-- BEGIN INFORMATION GIVEN --

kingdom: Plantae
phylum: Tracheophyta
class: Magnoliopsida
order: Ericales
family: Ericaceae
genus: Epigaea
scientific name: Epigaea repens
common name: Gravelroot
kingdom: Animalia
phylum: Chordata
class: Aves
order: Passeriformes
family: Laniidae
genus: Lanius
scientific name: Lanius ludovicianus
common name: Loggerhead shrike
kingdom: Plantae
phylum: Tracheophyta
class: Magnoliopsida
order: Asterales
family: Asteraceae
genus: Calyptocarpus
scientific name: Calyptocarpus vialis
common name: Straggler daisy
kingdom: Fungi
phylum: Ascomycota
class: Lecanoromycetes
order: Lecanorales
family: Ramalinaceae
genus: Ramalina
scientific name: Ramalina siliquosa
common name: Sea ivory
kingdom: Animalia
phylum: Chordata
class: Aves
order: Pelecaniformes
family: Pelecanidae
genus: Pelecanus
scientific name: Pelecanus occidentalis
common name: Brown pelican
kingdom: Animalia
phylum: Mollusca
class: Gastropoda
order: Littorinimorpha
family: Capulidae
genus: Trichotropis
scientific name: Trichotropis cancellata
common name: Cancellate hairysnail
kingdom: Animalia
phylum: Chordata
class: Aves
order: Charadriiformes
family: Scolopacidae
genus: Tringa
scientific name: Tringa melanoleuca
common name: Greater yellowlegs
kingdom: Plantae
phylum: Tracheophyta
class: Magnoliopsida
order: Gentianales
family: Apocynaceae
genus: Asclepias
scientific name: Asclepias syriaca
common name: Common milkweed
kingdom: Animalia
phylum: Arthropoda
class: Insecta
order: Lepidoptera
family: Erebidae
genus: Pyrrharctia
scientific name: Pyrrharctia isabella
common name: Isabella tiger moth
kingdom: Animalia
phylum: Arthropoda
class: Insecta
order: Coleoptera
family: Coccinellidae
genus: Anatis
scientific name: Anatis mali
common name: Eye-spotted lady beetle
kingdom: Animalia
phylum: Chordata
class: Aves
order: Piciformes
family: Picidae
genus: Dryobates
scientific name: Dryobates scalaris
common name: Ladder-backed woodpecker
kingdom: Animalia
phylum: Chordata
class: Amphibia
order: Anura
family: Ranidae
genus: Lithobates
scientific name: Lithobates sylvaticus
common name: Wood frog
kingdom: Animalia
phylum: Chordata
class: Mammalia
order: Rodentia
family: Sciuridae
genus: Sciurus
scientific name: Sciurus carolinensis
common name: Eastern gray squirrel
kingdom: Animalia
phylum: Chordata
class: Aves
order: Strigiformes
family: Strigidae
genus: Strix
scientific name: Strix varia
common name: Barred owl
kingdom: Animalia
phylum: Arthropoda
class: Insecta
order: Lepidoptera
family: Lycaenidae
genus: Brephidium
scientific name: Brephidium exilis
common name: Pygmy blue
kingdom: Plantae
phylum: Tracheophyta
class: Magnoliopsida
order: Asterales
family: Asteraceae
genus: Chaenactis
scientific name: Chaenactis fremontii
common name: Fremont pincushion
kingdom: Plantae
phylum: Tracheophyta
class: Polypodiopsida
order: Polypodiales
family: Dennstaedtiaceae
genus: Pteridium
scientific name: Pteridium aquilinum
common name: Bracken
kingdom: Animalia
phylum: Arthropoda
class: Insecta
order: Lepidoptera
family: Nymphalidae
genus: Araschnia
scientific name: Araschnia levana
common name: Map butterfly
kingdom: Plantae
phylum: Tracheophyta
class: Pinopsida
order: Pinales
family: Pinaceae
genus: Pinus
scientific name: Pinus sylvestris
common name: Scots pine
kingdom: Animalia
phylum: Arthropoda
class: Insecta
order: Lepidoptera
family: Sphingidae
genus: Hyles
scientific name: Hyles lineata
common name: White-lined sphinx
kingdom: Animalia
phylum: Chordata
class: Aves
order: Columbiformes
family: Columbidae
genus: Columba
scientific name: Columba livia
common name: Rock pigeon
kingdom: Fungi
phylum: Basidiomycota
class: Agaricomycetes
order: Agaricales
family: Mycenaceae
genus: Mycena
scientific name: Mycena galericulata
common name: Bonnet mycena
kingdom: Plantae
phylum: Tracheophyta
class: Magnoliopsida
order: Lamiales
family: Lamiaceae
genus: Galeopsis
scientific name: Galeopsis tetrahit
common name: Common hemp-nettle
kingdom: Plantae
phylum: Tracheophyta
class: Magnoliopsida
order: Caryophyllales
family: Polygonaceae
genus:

-- END INFORMATION GIVEN --

• [DIRECTIONS] Copy all of the material above line for line, with no changes to any word or letter.

• [ANSWER TO THE TASK]
kingdom: Plantae
phylum: Tracheophyta
class: Magnoliopsida
order: Ericales
family: Ericaceae
genus: Epigaea
scientific name: Epigaea repens
common name: Gravelroot
kingdom: Animalia
phylum: Chordata
class: Aves
order: Passeriformes
family: Laniidae
genus: Lanius
scientific name: Lanius ludovicianus
common name: Loggerhead shrike
kingdom: Plantae
phylum: Tracheophyta
class: Magnoliopsida
order: Asterales
family: Asteraceae
genus: Calyptocarpus
scientific name: Calyptocarpus vialis
common name: Straggler daisy
kingdom: Fungi
phylum: Ascomycota
class: Lecanoromycetes
order: Lecanorales
family: Ramalinaceae
genus: Ramalina
scientific name: Ramalina siliquosa
common name: Sea ivory
kingdom: Animalia
phylum: Chordata
class: Aves
order: Pelecaniformes
family: Pelecanidae
genus: Pelecanus
scientific name: Pelecanus occidentalis
common name: Brown pelican
kingdom: Animalia
phylum: Mollusca
class: Gastropoda
order: Littorinimorpha
family: Capulidae
genus: Trichotropis
scientific name: Trichotropis cancellata
common name: Cancellate hairysnail
kingdom: Animalia
phylum: Chordata
class: Aves
order: Charadriiformes
family: Scolopacidae
genus: Tringa
scientific name: Tringa melanoleuca
common name: Greater yellowlegs
kingdom: Plantae
phylum: Tracheophyta
class: Magnoliopsida
order: Gentianales
family: Apocynaceae
genus: Asclepias
scientific name: Asclepias syriaca
common name: Common milkweed
kingdom: Animalia
phylum: Arthropoda
class: Insecta
order: Lepidoptera
family: Erebidae
genus: Pyrrharctia
scientific name: Pyrrharctia isabella
common name: Isabella tiger moth
kingdom: Animalia
phylum: Arthropoda
class: Insecta
order: Coleoptera
family: Coccinellidae
genus: Anatis
scientific name: Anatis mali
common name: Eye-spotted lady beetle
kingdom: Animalia
phylum: Chordata
class: Aves
order: Piciformes
family: Picidae
genus: Dryobates
scientific name: Dryobates scalaris
common name: Ladder-backed woodpecker
kingdom: Animalia
phylum: Chordata
class: Amphibia
order: Anura
family: Ranidae
genus: Lithobates
scientific name: Lithobates sylvaticus
common name: Wood frog
kingdom: Animalia
phylum: Chordata
class: Mammalia
order: Rodentia
family: Sciuridae
genus: Sciurus
scientific name: Sciurus carolinensis
common name: Eastern gray squirrel
kingdom: Animalia
phylum: Chordata
class: Aves
order: Strigiformes
family: Strigidae
genus: Strix
scientific name: Strix varia
common name: Barred owl
kingdom: Animalia
phylum: Arthropoda
class: Insecta
order: Lepidoptera
family: Lycaenidae
genus: Brephidium
scientific name: Brephidium exilis
common name: Pygmy blue
kingdom: Plantae
phylum: Tracheophyta
class: Magnoliopsida
order: Asterales
family: Asteraceae
genus: Chaenactis
scientific name: Chaenactis fremontii
common name: Fremont pincushion
kingdom: Plantae
phylum: Tracheophyta
class: Polypodiopsida
order: Polypodiales
family: Dennstaedtiaceae
genus: Pteridium
scientific name: Pteridium aquilinum
common name: Bracken
kingdom: Animalia
phylum: Arthropoda
class: Insecta
order: Lepidoptera
family: Nymphalidae
genus: Araschnia
scientific name: Araschnia levana
common name: Map butterfly
kingdom: Plantae
phylum: Tracheophyta
class: Pinopsida
order: Pinales
family: Pinaceae
genus: Pinus
scientific name: Pinus sylvestris
common name: Scots pine
kingdom: Animalia
phylum: Arthropoda
class: Insecta
order: Lepidoptera
family: Sphingidae
genus: Hyles
scientific name: Hyles lineata
common name: White-lined sphinx
kingdom: Animalia
phylum: Chordata
class: Aves
order: Columbiformes
family: Columbidae
genus: Columba
scientific name: Columba livia
common name: Rock pigeon
kingdom: Fungi
phylum: Basidiomycota
class: Agaricomycetes
order: Agaricales
family: Mycenaceae
genus: Mycena
scientific name: Mycena galericulata
common name: Bonnet mycena
kingdom: Plantae
phylum: Tracheophyta
class: Magnoliopsida
order: Lamiales
family: Lamiaceae
genus: Galeopsis
scientific name: Galeopsis tetrahit
common name: Common hemp-nettle
kingdom: Plantae
phylum: Tracheophyta
class: Magnoliopsida
order: Caryophyllales
family: Polygonaceae
genus:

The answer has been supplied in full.